Sotheby's announced a plan to expand its share base in a rights issue that aimed to weaken Loeb's push to force out the company's chairman and chief executive William Ruprecht, and take a seat on the board for himself.
The board said in a statement that the rights plan was "in response to the recent rapid accumulations of significant portions of Sotheby's outstanding common stock, including through the use of derivatives."
The plan "guards against coercive tactics to gain control without paying all shareholders a premium for that control."
He criticised the management for falling behind rival Christie's, detailed what he called excessive management expenses on entertainment, and called for Ruprecht to be replaced.
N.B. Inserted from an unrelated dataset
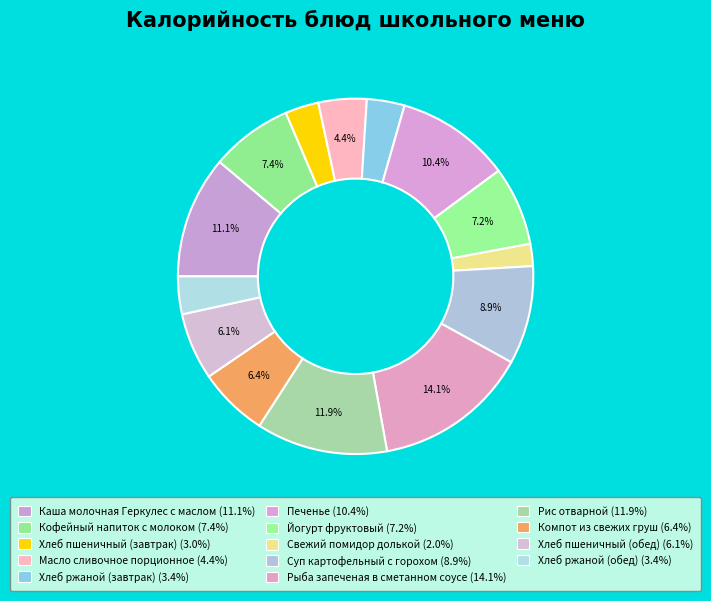

Approximately how many times larger is the value at Йогурт фруктовый compared to Хлеб ржаной (завтрак)?

2.1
"Sotheby's is like an old master painting in desperate need of restoration," Loeb wrote.
Under the plan announced Friday, the company will issue to shareholders the right to purchase more shares cheaply, raising the cost to anyone trying to take over the company.
But it will only be exercisable if someone acquires 10 percent of the shares in the company.
The board stressed that its move would not prevent a takeover, "but should encourage anyone seeking to acquire the company to negotiate with the board prior to attempting a takeover."
Loeb lashed back yesterday, calling the move "disproportionate" and accusing Ruprecht and the board of attempting to "further entrench themselves."
"Third Point's involvement does not pose a threat to either the company or our fellow shareholders, all of whom will benefit from our considerable efforts," Third Point said in a statement.
Sotheby's shares finished down slightly to USD 50.77 for the day yesterday but were up 4.75 per cent for the week.